Beim Spiegel sei Chefredakteur Dirk Kurbjuweit »in Bedrängnis«, teilte Kress Pro, das »Magazin für Führungskräfte in Medien«, am Dienstag mit. Von den lieben Kollegen werde der Redaktionsleiter bereits als »Sleepy Joe« der deutschen Publizistik verspottet. »Gelegentlich orientierungslos«, habe er einen »Hang zu einsamen Entscheidungen«. Dabei ist nicht bekannt, dass der Kaufmannssohn aus Wiesbaden in seiner Amtszeit überhaupt nur eine wichtige Entscheidung getroffen hätte.

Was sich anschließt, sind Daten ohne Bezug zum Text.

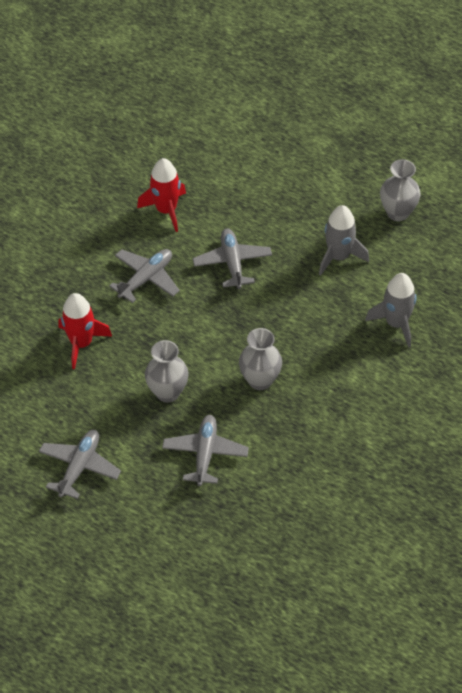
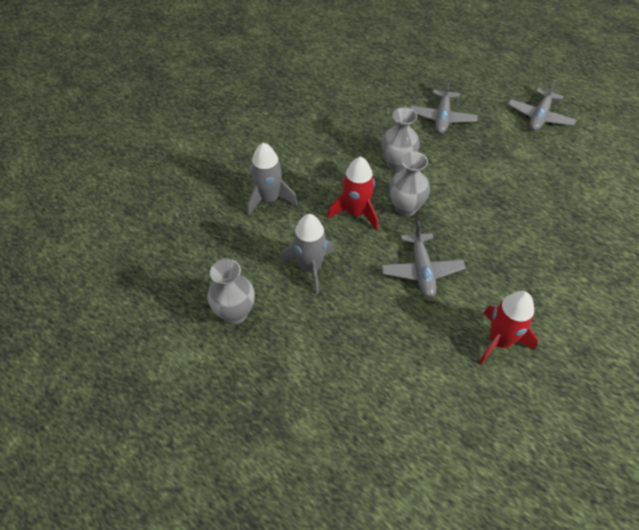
camera: 175 degrees left, 0 degrees up
red rocket [59,293,112,369] -> red rocket moved to [327,156,378,231]
grey plane [109,249,180,303] -> none
grey vase [145,340,188,403] -> grey vase moved to [389,152,430,216]

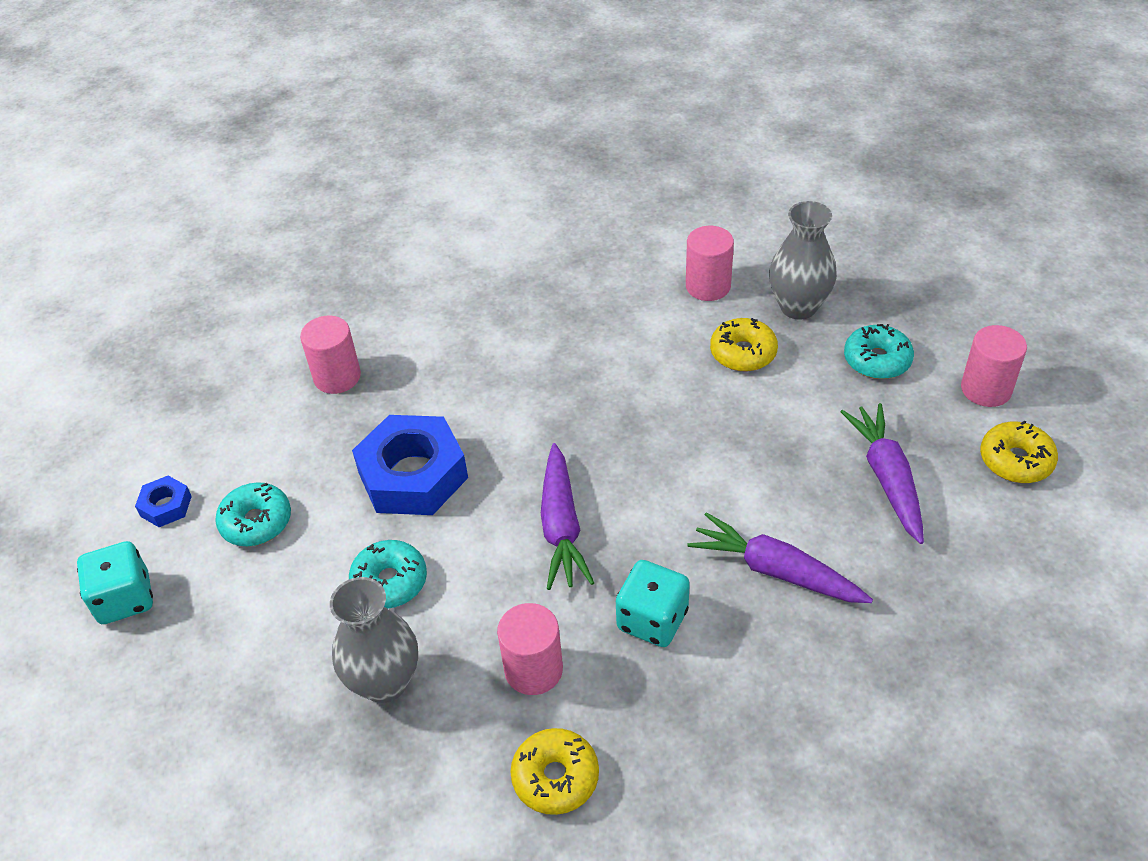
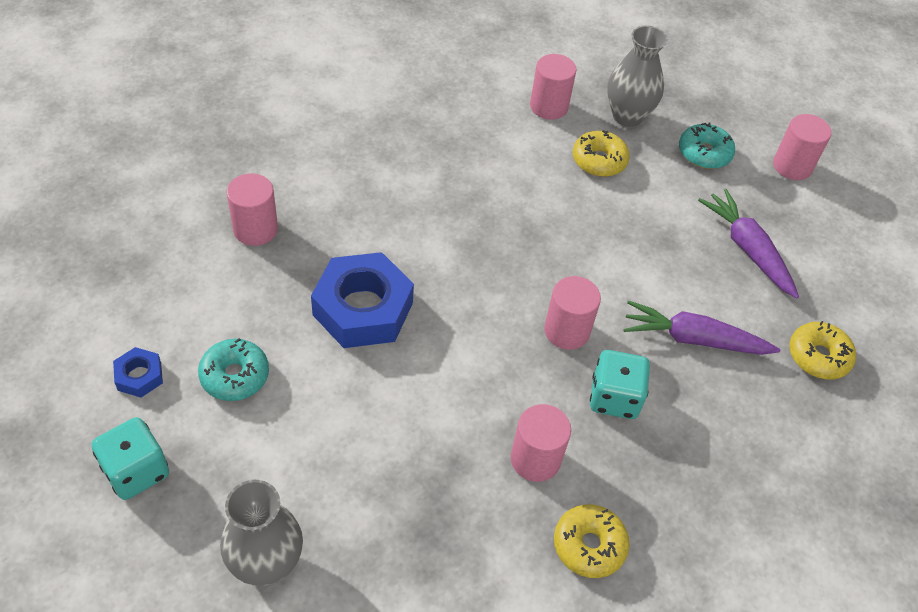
camera: 25 degrees left, 5 degrees up
grey vase [330,577,418,703] -> grey vase moved to [220,480,303,586]
turquoise donut [349,540,427,609] -> none
purple carrot [541,443,594,590] -> none
yellow donut [980,420,1058,483] -> yellow donut moved to [790,321,856,380]
none -> pink cylinder [544,276,601,350]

Als Kurbjuweit im Mai 2023 von der Spiegel-Geschäftsführung ins Amt gehoben wurde, hatte das angeblich wirtschaftliche Gründe. Der damals druckfrische Jahresabschluss 2022 wies einen Gewinn von schlappen 43 Millionen Euro aus. Zuwenig, fanden die Bosse, und befanden den Vorschlag der damaligen Chefredaktion, sich zur Gewinnung neuer Digitalabos »auf die Themen Geldanlage, Versicherungen und Immobilien zu konzentrieren« (Zeit), für ungenügend.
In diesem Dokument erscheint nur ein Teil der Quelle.